======== Listed records ========

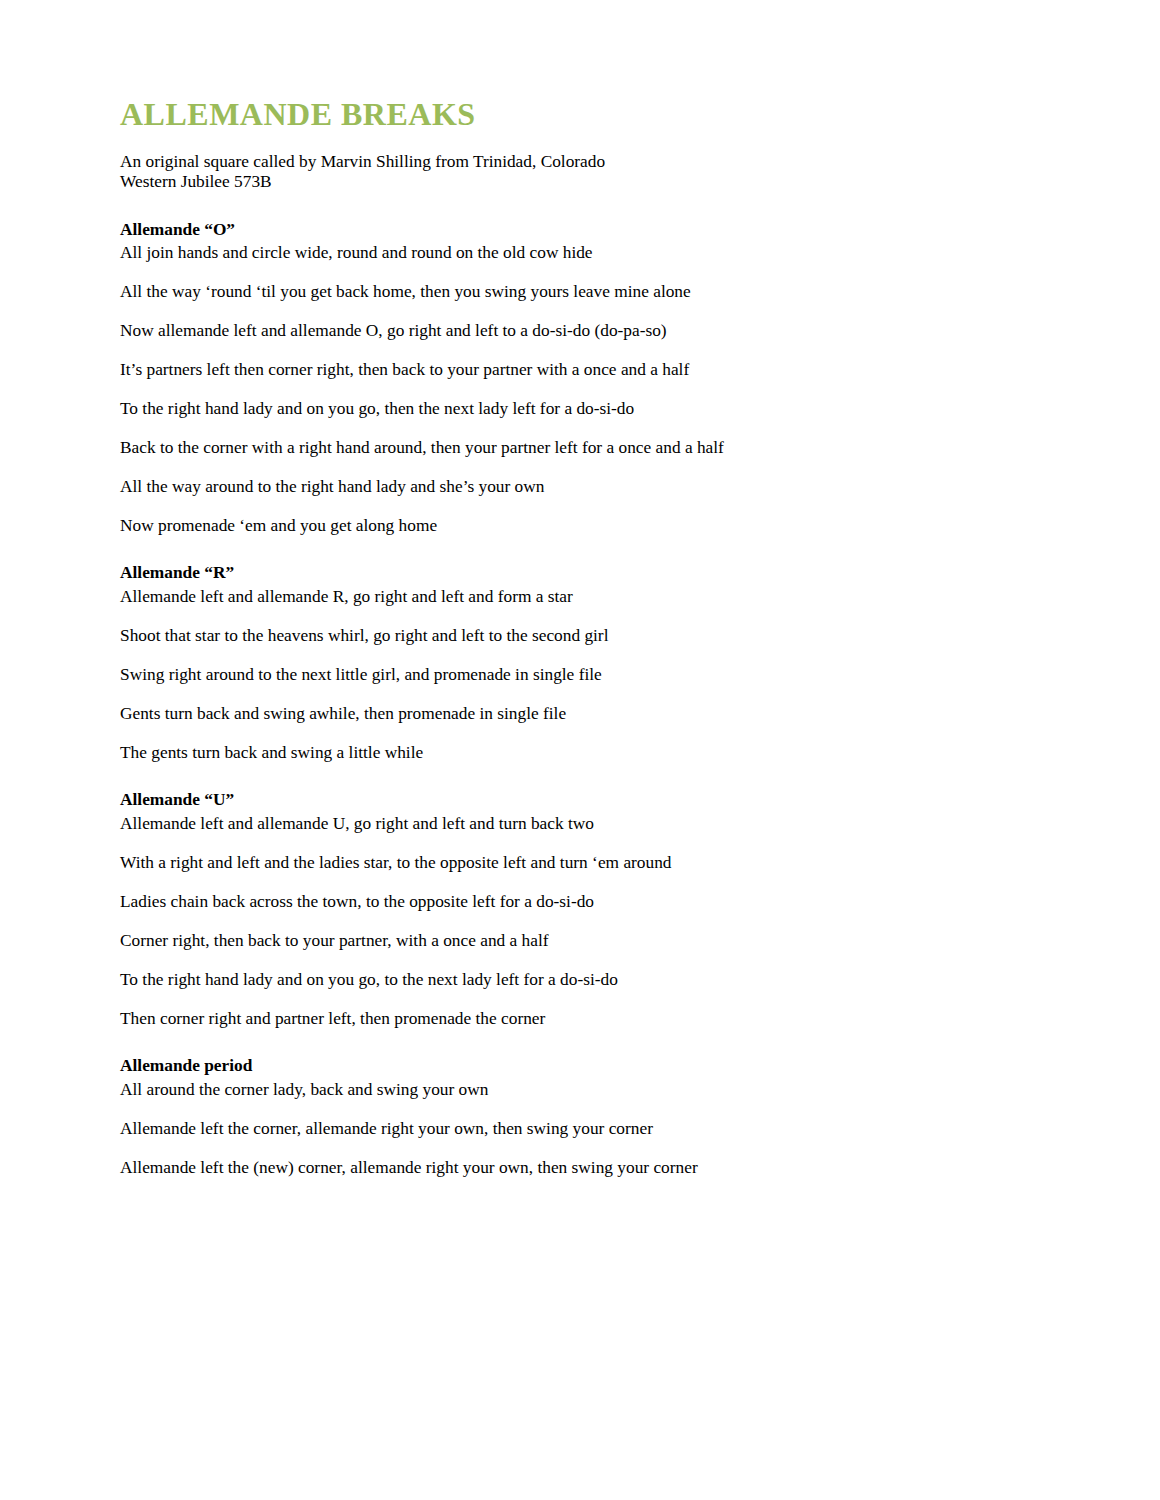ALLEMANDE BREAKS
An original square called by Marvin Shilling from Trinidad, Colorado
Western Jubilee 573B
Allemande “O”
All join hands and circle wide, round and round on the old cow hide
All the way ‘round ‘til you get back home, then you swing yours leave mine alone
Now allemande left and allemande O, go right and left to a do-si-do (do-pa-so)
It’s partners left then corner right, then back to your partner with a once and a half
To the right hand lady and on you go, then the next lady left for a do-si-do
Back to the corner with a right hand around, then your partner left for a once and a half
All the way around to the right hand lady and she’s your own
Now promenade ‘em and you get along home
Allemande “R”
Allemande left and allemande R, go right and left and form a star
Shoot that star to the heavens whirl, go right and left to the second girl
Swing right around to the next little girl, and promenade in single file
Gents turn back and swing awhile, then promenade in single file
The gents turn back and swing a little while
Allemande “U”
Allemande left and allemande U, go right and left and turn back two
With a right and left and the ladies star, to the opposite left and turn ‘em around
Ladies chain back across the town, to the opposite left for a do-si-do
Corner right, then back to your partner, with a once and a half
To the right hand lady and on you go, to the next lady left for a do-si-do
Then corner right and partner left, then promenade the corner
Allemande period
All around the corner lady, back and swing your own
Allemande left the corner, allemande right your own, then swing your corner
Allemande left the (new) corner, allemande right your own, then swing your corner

========

Exercise
Only the pictures are to be omitted; the records above must otherwise be reproduced exactly.

Answer to the problem
ALLEMANDE BREAKS
An original square called by Marvin Shilling from Trinidad, Colorado
Western Jubilee 573B
Allemande “O”
All join hands and circle wide, round and round on the old cow hide
All the way ‘round ‘til you get back home, then you swing yours leave mine alone
Now allemande left and allemande O, go right and left to a do-si-do (do-pa-so)
It’s partners left then corner right, then back to your partner with a once and a half
To the right hand lady and on you go, then the next lady left for a do-si-do
Back to the corner with a right hand around, then your partner left for a once and a half
All the way around to the right hand lady and she’s your own
Now promenade ‘em and you get along home
Allemande “R”
Allemande left and allemande R, go right and left and form a star
Shoot that star to the heavens whirl, go right and left to the second girl
Swing right around to the next little girl, and promenade in single file
Gents turn back and swing awhile, then promenade in single file
The gents turn back and swing a little while
Allemande “U”
Allemande left and allemande U, go right and left and turn back two
With a right and left and the ladies star, to the opposite left and turn ‘em around
Ladies chain back across the town, to the opposite left for a do-si-do
Corner right, then back to your partner, with a once and a half
To the right hand lady and on you go, to the next lady left for a do-si-do
Then corner right and partner left, then promenade the corner
Allemande period
All around the corner lady, back and swing your own
Allemande left the corner, allemande right your own, then swing your corner
Allemande left the (new) corner, allemande right your own, then swing your corner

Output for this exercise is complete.